Symposium: Computational models of MMN
Friday, Sep 11, 2015
14:30-15:30
Hörsaal 3

MMN: a marker of statistical learning in the brain

Marta Garrido1, C.L. James Teng2, & Jason B. Mattingley3

1Queensland Brain Institute, The University of Queensland, Brisbane, Australia
2Duke-National University of Singapore, Singapore, Singapore
3The University of Queensland, Brisbane, Australia
m.garrido@uq.edu.au

The ability to learn about regularities in the environment is fundamental for adaptive behaviour. Neural responses to unpredictable sensory events carry a unique prediction error signature, as the mismatch negativity (MMN) in classic "oddball" paradigms. In the real world, however, learning about regularities often occurs in the context of competing cognitive demands. Here we asked whether learning of statistical regularities is modulated by concurrent cognitive load.

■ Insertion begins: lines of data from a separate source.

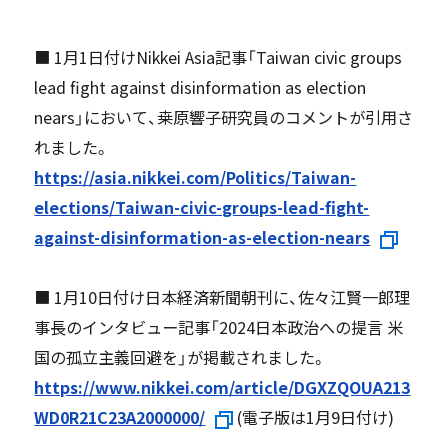
■ 1月1日付けNikkei Asia記事「Taiwan civic groups
lead fight against disinformation as election
nears」において、桒原響子研究員のコメントが引用さ
れました。
https://asia.nikkei.com/Politics/Taiwan-
elections/Taiwan-civic-groups-lead-fight-
against-disinformation-as-election-nears
■ 1月10日付け日本経済新聞朝刊に、佐々江賢一郎理
事長のインタビュー記事「2024日本政治への提言 米
国の孤立主義回避を」が掲載されました。
https://www.nikkei.com/article/DGXZQOUA213
WD0R21C23A2000000/
(電子版は1月9日付け)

Across two experiments, we compared electroencephalographic (EEG) metrics associated with responses to pure tones with frequencies sampled from narrow or wide Gaussian distributions. In Experiment 1, we replicated our previous finding that tones in the tails of the distributions ("oddballs") evoked a larger response than those in the center ("standards"). Moreover, this prediction error response (MMN) was larger for physically identical outliers in the narrow than in the wide distribution. These results suggest that observers can track the uncertainty associated with distributions of apparently random sensory events. In Experiment 2, participants performed a N­-back task on a central letter stream while listening to the same sequences presented in Experiment 1. Here we compared "standards" and "oddballs" under different distributional variance (narrow and wide) and cognitive loads (low and high). We again observed reliable MMN to outliers that were greater when the distribution was narrower, suggesting that observers were able to track statistical uncertainty under cognitive load. Our findings suggest that statistical learning is not a capacity limited process, and that it might proceed automatically even when cognitive resources are taxed by concurrent demands.